Day 40: Sdot Yam to Zichron Ya'akov
Day 40: Sdot Yam to Zichron Ya'akov
Day 40, April 8: Saw Caesarea, rain on beach. Climbed south end of Mt. Carmel. Also very nice area. Trail marks again hard to follow, fair amount of bushwhacking. Currently not on trail. At junction waiting for trail angel - Joyce's knee just gave out again. Sort of glad to avoid more bushwhacking through what looks like difficult terrain. Slept @ trail angel - cool attic.
Caesarea is one of the larger and better-preserved Roman cities in Israel. It was a major port and also notable for St. Paul having been held prisoner there before being shipped off to Rome. I thought it was odd that, given that the alleged site of just about every Bible story seems to have a church or a shrine on it, that the prison around here never had one built on top of it. After all, the location of things like Jesus' birth or tomb are pretty dubious, the sources being along the lines of the word of a random shepherd, or a private revelation given to St. Helena. But if archaeologists can locate a prison in Caesarea from the right time period, then it's fairly reasonable to assume Paul was in one of those cells, right? But it's also not as important of a story as, say, the location of the rooster that crowed while Peter was denying Jesus; obviously that one deserved the church that it got.
The ruins also include a large hippodrome, or chariot racetrack, some mansions, a Mithraeum, and a massive aqueduct running for kilometers along the beach north of the city.
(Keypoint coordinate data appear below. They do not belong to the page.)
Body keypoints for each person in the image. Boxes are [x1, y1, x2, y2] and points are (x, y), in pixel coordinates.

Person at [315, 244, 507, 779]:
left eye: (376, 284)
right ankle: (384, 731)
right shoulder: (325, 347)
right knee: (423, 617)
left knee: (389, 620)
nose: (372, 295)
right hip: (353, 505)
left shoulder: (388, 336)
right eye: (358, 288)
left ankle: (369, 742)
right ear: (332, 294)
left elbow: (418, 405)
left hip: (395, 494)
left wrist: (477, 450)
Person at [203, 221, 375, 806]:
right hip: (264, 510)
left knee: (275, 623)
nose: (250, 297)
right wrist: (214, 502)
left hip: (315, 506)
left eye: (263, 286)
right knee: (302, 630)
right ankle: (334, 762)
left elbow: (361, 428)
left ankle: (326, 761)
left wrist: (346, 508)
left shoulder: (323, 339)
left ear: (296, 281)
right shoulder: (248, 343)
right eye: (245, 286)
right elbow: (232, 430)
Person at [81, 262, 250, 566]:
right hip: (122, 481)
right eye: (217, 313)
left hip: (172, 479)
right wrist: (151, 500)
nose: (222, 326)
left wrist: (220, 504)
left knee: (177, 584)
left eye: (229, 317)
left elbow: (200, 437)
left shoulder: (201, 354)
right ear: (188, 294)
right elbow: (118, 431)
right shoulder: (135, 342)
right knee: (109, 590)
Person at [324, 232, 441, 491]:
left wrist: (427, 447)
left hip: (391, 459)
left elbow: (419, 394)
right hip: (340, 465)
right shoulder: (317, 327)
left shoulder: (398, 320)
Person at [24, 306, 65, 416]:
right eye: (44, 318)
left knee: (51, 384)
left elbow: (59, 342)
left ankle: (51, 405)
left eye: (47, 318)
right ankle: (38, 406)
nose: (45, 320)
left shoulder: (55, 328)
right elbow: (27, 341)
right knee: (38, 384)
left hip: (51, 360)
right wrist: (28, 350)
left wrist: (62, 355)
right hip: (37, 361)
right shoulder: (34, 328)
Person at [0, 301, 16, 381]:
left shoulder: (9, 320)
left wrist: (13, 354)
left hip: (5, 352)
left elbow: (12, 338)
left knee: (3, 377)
We also passed through Jisr az-Zarqa, the first of a handful of Arab towns that the trail crosses. The Israeli Arab population is mostly concentrated in the Galilee, which is half-and-half Jewish and Arab. In the center there are only a few Arab towns, and in the Negev it's just scattered Bedouins, either in the settlements they've been corralled into, or still wandering as semi-nomadic pastoralists.
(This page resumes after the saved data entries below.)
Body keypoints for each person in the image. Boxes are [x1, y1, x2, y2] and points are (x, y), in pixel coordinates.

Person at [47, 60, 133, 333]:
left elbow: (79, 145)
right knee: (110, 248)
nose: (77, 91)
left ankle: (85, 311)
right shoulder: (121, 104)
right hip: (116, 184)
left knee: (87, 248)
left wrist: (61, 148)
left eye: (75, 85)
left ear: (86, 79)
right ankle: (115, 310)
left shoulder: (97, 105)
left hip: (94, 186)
The only Jewish town the trail technically passes through (rather than close to) is the greater Tel Aviv area; this is basically because it can't pass through most Jewish towns due to their layout. Almost all new towns and communities in Israel (which are all Jewish - no new Arab towns have been zoned since '48) are built in a very planned fashion, and all the smaller towns are reachable only by a single access road leading to them from the nearest highway. They also tend to have fences all around them, which may or may not have unlocked gates. As a result, routing the trail through them is just not an option.
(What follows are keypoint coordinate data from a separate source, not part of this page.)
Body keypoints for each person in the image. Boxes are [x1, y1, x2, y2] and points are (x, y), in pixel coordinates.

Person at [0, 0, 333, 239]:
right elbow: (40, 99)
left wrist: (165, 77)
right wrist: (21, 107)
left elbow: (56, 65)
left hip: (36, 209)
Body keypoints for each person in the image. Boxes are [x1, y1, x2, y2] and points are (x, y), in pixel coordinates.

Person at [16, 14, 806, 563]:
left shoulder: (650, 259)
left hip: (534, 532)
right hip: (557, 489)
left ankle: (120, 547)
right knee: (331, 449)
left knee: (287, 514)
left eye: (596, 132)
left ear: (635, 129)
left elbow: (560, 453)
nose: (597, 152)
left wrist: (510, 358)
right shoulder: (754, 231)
Arab towns, on the other hand, are old and sprawling, having grown up organically with basically no planning involved. They are labyrinths, but because there tend to be lots of dirt paths leading up to the edge of town where they join paved roads, and thanks to the lack of fences or gates around them, you can have a hiking trail walk right through the middle of one. It's a shame the trail doesn't go through more towns, since it would mean more exposure to locals, not to mention the great convenience to hikers of walking right past grocery stores rather than having to detour several kilometers, as was often the case.
Idan was set to rejoin us on the far side of Mt. Carmel. I had hiked a bit in the Carmel just before starting the Israel Trail and it was one of my favorite spots in the country, so I was excited about returning. We ended up getting picked up by a very generous trail angel in Zichron-Ya'akov, a largeish city on the southern Carmel. Apparently, it's actually a moshav grown out of control. More exactly, it's a moshava, although what the difference is, I could not tell you. This family had us stay for Shabbat dinner, which was a very lax and secular affair, and in any case only the mother and daughter of the family were home. Their daughter was the one that told us about diving for valuables in En Akev.